» YOUR ASSIGNMENT
Would you print all of the entries exactly, please, but without their pictures?

---*---

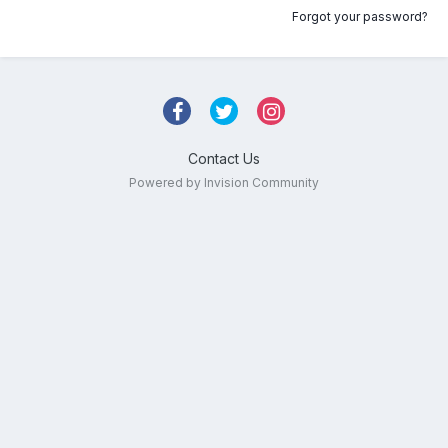
Forgot your password?
Contact Us
Powered by Invision Community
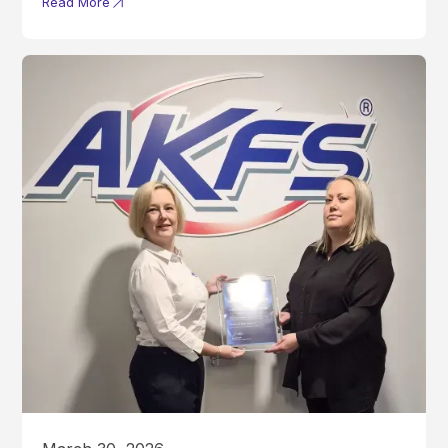
Read More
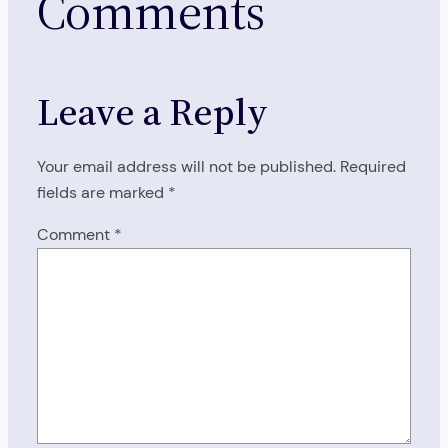
Comments
Leave a Reply
Your email address will not be published.
Required
fields are marked
*
Comment
*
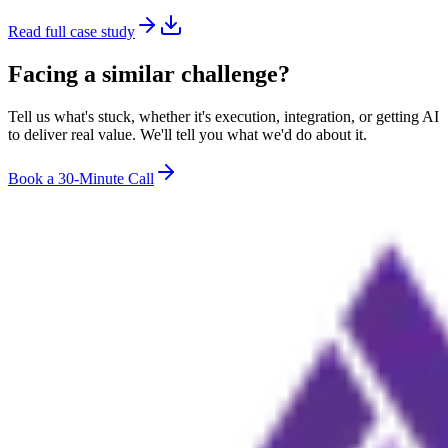
Read full case study
Facing a similar challenge?
Tell us what's stuck, whether it's execution, integration, or getting AI
to deliver real value. We'll tell you what we'd do about it.
Book a 30-Minute Call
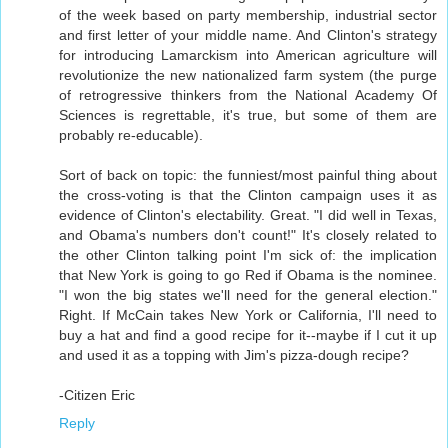
of the week based on party membership, industrial sector
and first letter of your middle name. And Clinton's strategy
for introducing Lamarckism into American agriculture will
revolutionize the new nationalized farm system (the purge
of retrogressive thinkers from the National Academy Of
Sciences is regrettable, it's true, but some of them are
probably re-educable).
Sort of back on topic: the funniest/most painful thing about
the cross-voting is that the Clinton campaign uses it as
evidence of Clinton's electability. Great. "I did well in Texas,
and Obama's numbers don't count!" It's closely related to
the other Clinton talking point I'm sick of: the implication
that New York is going to go Red if Obama is the nominee.
"I won the big states we'll need for the general election."
Right. If McCain takes New York or California, I'll need to
buy a hat and find a good recipe for it--maybe if I cut it up
and used it as a topping with Jim's pizza-dough recipe?
-Citizen Eric
Reply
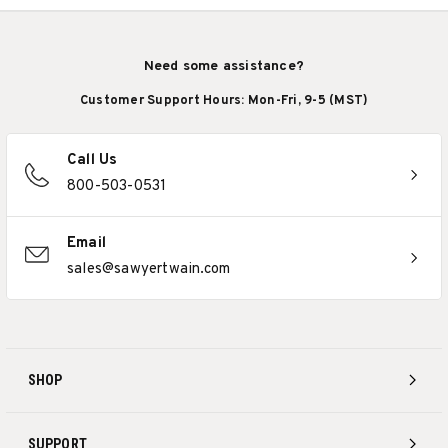
Need some assistance?
Customer Support Hours: Mon-Fri, 9-5 (MST)
Call Us
800-503-0531
Email
sales@sawyertwain.com
SHOP
SUPPORT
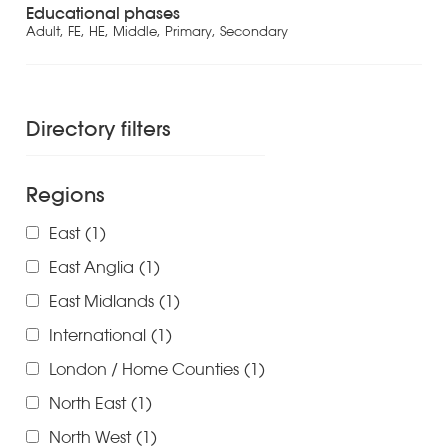
Educational phases
Adult, FE, HE, Middle, Primary, Secondary
Directory filters
Regions
East
(1)
East Anglia
(1)
East Midlands
(1)
International
(1)
London / Home Counties
(1)
North East
(1)
North West
(1)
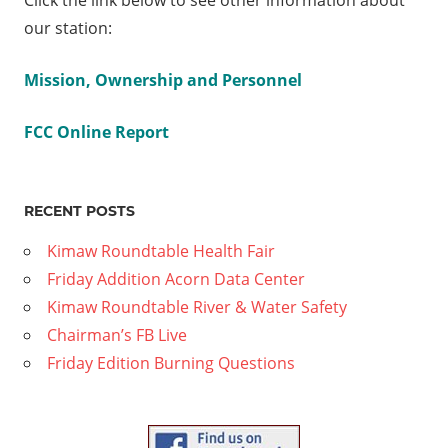
Click the link below to see other information about
V
our station:
tler
ilton
Mission, Ownership and Personnel
ld
FCC Online Report
 Part
RECENT POSTS
Kimaw Roundtable Health Fair
Friday Addition Acorn Data Center
Kimaw Roundtable River & Water Safety
Chairman’s FB Live
Friday Edition Burning Questions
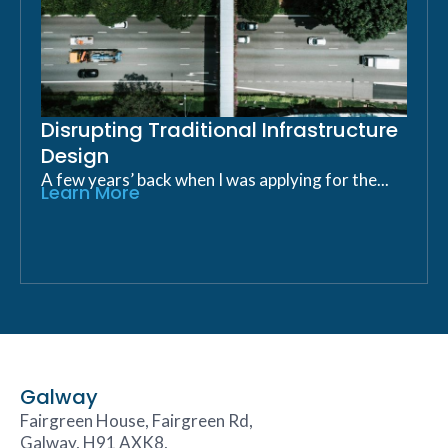
Disrupting Traditional Infrastructure
Design
A few years’ back when I was applying for the...
Learn More
Galway
Fairgreen House, Fairgreen Rd,
Galway, H91 AXK8,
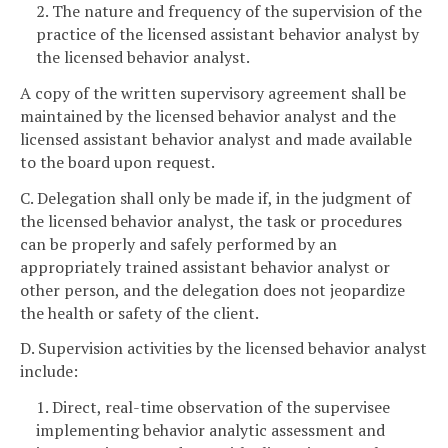
2. The nature and frequency of the supervision of the
practice of the licensed assistant behavior analyst by
the licensed behavior analyst.
A copy of the written supervisory agreement shall be
maintained by the licensed behavior analyst and the
licensed assistant behavior analyst and made available
to the board upon request.
C. Delegation shall only be made if, in the judgment of
the licensed behavior analyst, the task or procedures
can be properly and safely performed by an
appropriately trained assistant behavior analyst or
other person, and the delegation does not jeopardize
the health or safety of the client.
D. Supervision activities by the licensed behavior analyst
include:
1. Direct, real-time observation of the supervisee
implementing behavior analytic assessment and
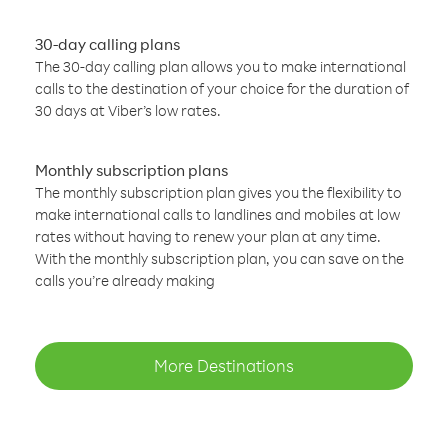
30-day calling plans
The 30-day calling plan allows you to make international
calls to the destination of your choice for the duration of
30 days at Viber’s low rates.
Monthly subscription plans
The monthly subscription plan gives you the flexibility to
make international calls to landlines and mobiles at low
rates without having to renew your plan at any time.
With the monthly subscription plan, you can save on the
calls you’re already making
More Destinations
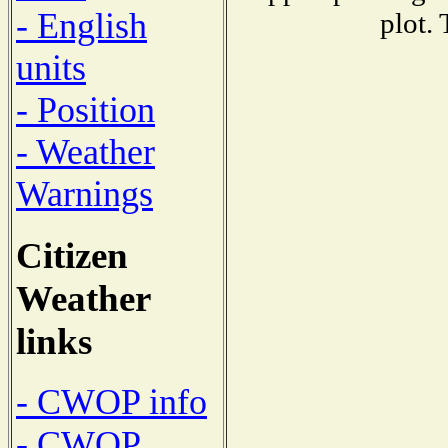
- English
plot.
units
- Position
- Weather
Warnings
Citizen
Weather
links
- CWOP info
- CWOP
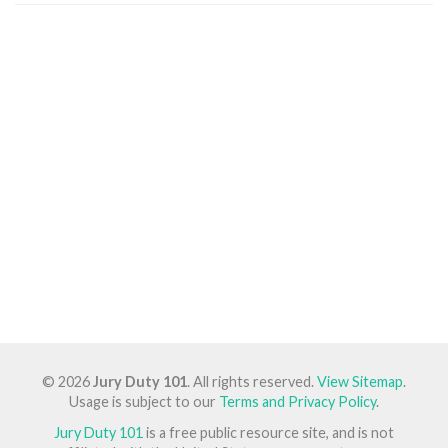
© 2026
Jury Duty 101
. All rights reserved.
View Sitemap
.
Usage is subject to our
Terms and Privacy Policy
.
Jury Duty 101
is a free public resource site, and is not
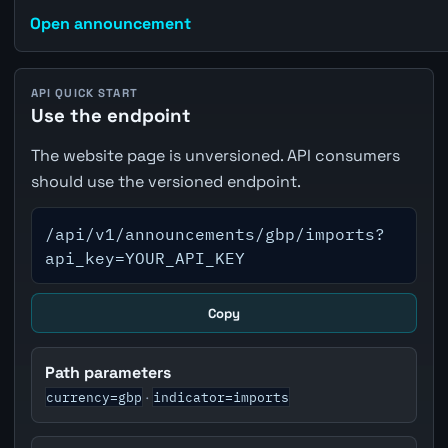
Open announcement
API QUICK START
Use the endpoint
The website page is unversioned. API consumers
should use the versioned endpoint.
/api/v1/announcements/gbp/imports?
api_key=YOUR_API_KEY
Copy
Path parameters
currency=gbp
indicator=imports
·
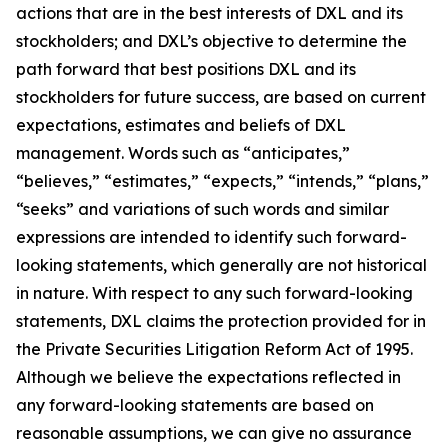
actions that are in the best interests of DXL and its
stockholders; and DXL’s objective to determine the
path forward that best positions DXL and its
stockholders for future success, are based on current
expectations, estimates and beliefs of DXL
management. Words such as “anticipates,”
“believes,” “estimates,” “expects,” “intends,” “plans,”
“seeks” and variations of such words and similar
expressions are intended to identify such forward-
looking statements, which generally are not historical
in nature. With respect to any such forward-looking
statements, DXL claims the protection provided for in
the Private Securities Litigation Reform Act of 1995.
Although we believe the expectations reflected in
any forward-looking statements are based on
reasonable assumptions, we can give no assurance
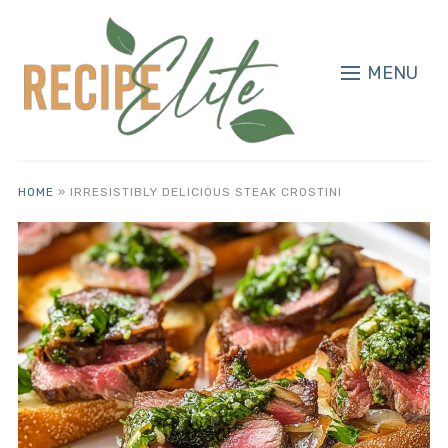
MENU
HOME
»
IRRESISTIBLY DELICIOUS STEAK CROSTINI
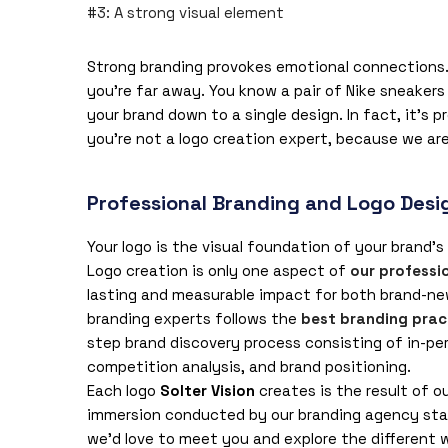
#3: A strong visual element
Strong branding provokes emotional connections. 
you’re far away. You know a pair of Nike sneakers w
your brand down to a single design. In fact, it’s 
you’re not a logo creation expert, because we are
Professional Branding and Logo Desig
Your logo is the visual foundation of your brand’s
Logo creation is only one aspect of
our professi
lasting and measurable impact for both brand-ne
branding experts follows the
best branding prac
step brand discovery process consisting of in-pe
competition analysis, and brand positioning.
Each logo
Solter Vision
creates is the result of o
immersion conducted by our branding agency staf
we’d love to meet you and explore the different 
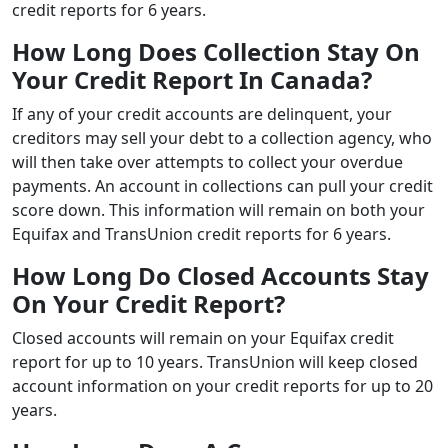
credit reports for 6 years.
How Long Does Collection Stay On
Your Credit Report In Canada?
If any of your credit accounts are delinquent, your
creditors may sell your debt to a collection agency, who
will then take over attempts to collect your overdue
payments. An account in collections can pull your credit
score down. This information will remain on both your
Equifax and TransUnion credit reports for 6 years.
How Long Do Closed Accounts Stay
On Your Credit Report?
Closed accounts will remain on your Equifax credit
report for up to 10 years. TransUnion will keep closed
account information on your credit reports for up to 20
years.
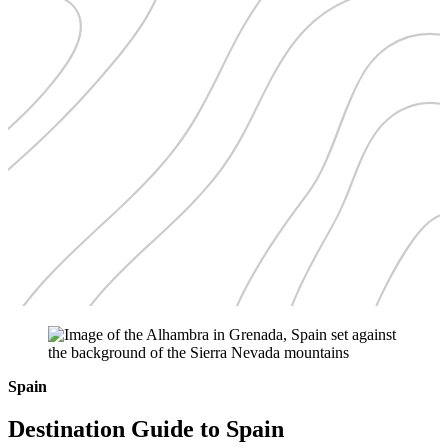
Spain
Destination Guide to Spain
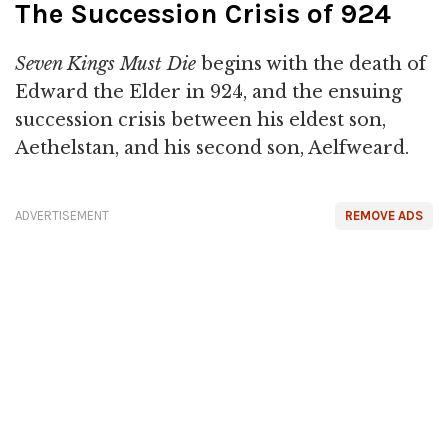
The Succession Crisis of 924
Seven Kings Must Die
begins with the death of
Edward the Elder in 924, and the ensuing
succession crisis between his eldest son,
Aethelstan, and his second son, Aelfweard.
ADVERTISEMENT
REMOVE ADS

---*---

» TASK OUTPUT
Forgot your password?
Contact Us
Powered by Invision Community
Read More
Comments
Leave a Reply
Your email address will not be published.
Required
fields are marked
*
Comment
*
Read full case study
Facing a similar challenge?
Tell us what's stuck, whether it's execution, integration, or getting AI
to deliver real value. We'll tell you what we'd do about it.
Book a 30-Minute Call
of the week based on party membership, industrial sector
and first letter of your middle name. And Clinton's strategy
for introducing Lamarckism into American agriculture will
revolutionize the new nationalized farm system (the purge
of retrogressive thinkers from the National Academy Of
Sciences is regrettable, it's true, but some of them are
probably re-educable).
Sort of back on topic: the funniest/most painful thing about
the cross-voting is that the Clinton campaign uses it as
evidence of Clinton's electability. Great. "I did well in Texas,
and Obama's numbers don't count!" It's closely related to
the other Clinton talking point I'm sick of: the implication
that New York is going to go Red if Obama is the nominee.
"I won the big states we'll need for the general election."
Right. If McCain takes New York or California, I'll need to
buy a hat and find a good recipe for it--maybe if I cut it up
and used it as a topping with Jim's pizza-dough recipe?
-Citizen Eric
Reply
Need some assistance?
Customer Support Hours: Mon-Fri, 9-5 (MST)
Call Us
800-503-0531
Email
sales@sawyertwain.com
SHOP
SUPPORT
Educational phases
Adult, FE, HE, Middle, Primary, Secondary
Directory filters
Regions
East
(1)
East Anglia
(1)
East Midlands
(1)
International
(1)
London / Home Counties
(1)
North East
(1)
North West
(1)
Click the link below to see other information about
V
our station:
tler
ilton
Mission, Ownership and Personnel
ld
FCC Online Report
 Part
RECENT POSTS
Kimaw Roundtable Health Fair
Friday Addition Acorn Data Center
Kimaw Roundtable River & Water Safety
Chairman’s FB Live
Friday Edition Burning Questions
Disrupting Traditional Infrastructure
Design
A few years’ back when I was applying for the...
Learn More
Galway
Fairgreen House, Fairgreen Rd,
Galway, H91 AXK8,
2. The nature and frequency of the supervision of the
practice of the licensed assistant behavior analyst by
the licensed behavior analyst.
A copy of the written supervisory agreement shall be
maintained by the licensed behavior analyst and the
licensed assistant behavior analyst and made available
to the board upon request.
C. Delegation shall only be made if, in the judgment of
the licensed behavior analyst, the task or procedures
can be properly and safely performed by an
appropriately trained assistant behavior analyst or
other person, and the delegation does not jeopardize
the health or safety of the client.
D. Supervision activities by the licensed behavior analyst
include:
1. Direct, real-time observation of the supervisee
implementing behavior analytic assessment and
30-day calling plans
The 30-day calling plan allows you to make international
calls to the destination of your choice for the duration of
30 days at Viber’s low rates.
Monthly subscription plans
The monthly subscription plan gives you the flexibility to
make international calls to landlines and mobiles at low
rates without having to renew your plan at any time.
With the monthly subscription plan, you can save on the
calls you’re already making
More Destinations
- English
plot.
units
- Position
- Weather
Warnings
Citizen
Weather
links
- CWOP info
- CWOP
© 2026
Jury Duty 101
. All rights reserved.
View Sitemap
.
Usage is subject to our
Terms and Privacy Policy
.
Jury Duty 101
is a free public resource site, and is not
Open announcement
API QUICK START
Use the endpoint
The website page is unversioned. API consumers
should use the versioned endpoint.
/api/v1/announcements/gbp/imports?
api_key=YOUR_API_KEY
Copy
Path parameters
currency=gbp
indicator=imports
·
actions that are in the best interests of DXL and its
stockholders; and DXL’s objective to determine the
path forward that best positions DXL and its
stockholders for future success, are based on current
expectations, estimates and beliefs of DXL
management. Words such as “anticipates,”
“believes,” “estimates,” “expects,” “intends,” “plans,”
“seeks” and variations of such words and similar
expressions are intended to identify such forward-
looking statements, which generally are not historical
in nature. With respect to any such forward-looking
statements, DXL claims the protection provided for in
the Private Securities Litigation Reform Act of 1995.
Although we believe the expectations reflected in
any forward-looking statements are based on
reasonable assumptions, we can give no assurance
MENU
HOME
»
IRRESISTIBLY DELICIOUS STEAK CROSTINI
#3: A strong visual element
Strong branding provokes emotional connections. 
you’re far away. You know a pair of Nike sneakers w
your brand down to a single design. In fact, it’s 
you’re not a logo creation expert, because we are
Professional Branding and Logo Desig
Your logo is the visual foundation of your brand’s
Logo creation is only one aspect of
our professi
lasting and measurable impact for both brand-ne
branding experts follows the
best branding prac
step brand discovery process consisting of in-pe
competition analysis, and brand positioning.
Each logo
Solter Vision
creates is the result of o
immersion conducted by our branding agency staf
we’d love to meet you and explore the different 
credit reports for 6 years.
How Long Does Collection Stay On
Your Credit Report In Canada?
If any of your credit accounts are delinquent, your
creditors may sell your debt to a collection agency, who
will then take over attempts to collect your overdue
payments. An account in collections can pull your credit
score down. This information will remain on both your
Equifax and TransUnion credit reports for 6 years.
How Long Do Closed Accounts Stay
On Your Credit Report?
Closed accounts will remain on your Equifax credit
report for up to 10 years. TransUnion will keep closed
account information on your credit reports for up to 20
years.
Spain
Destination Guide to Spain
The Succession Crisis of 924
Seven Kings Must Die
begins with the death of
Edward the Elder in 924, and the ensuing
succession crisis between his eldest son,
Aethelstan, and his second son, Aelfweard.
ADVERTISEMENT
REMOVE ADS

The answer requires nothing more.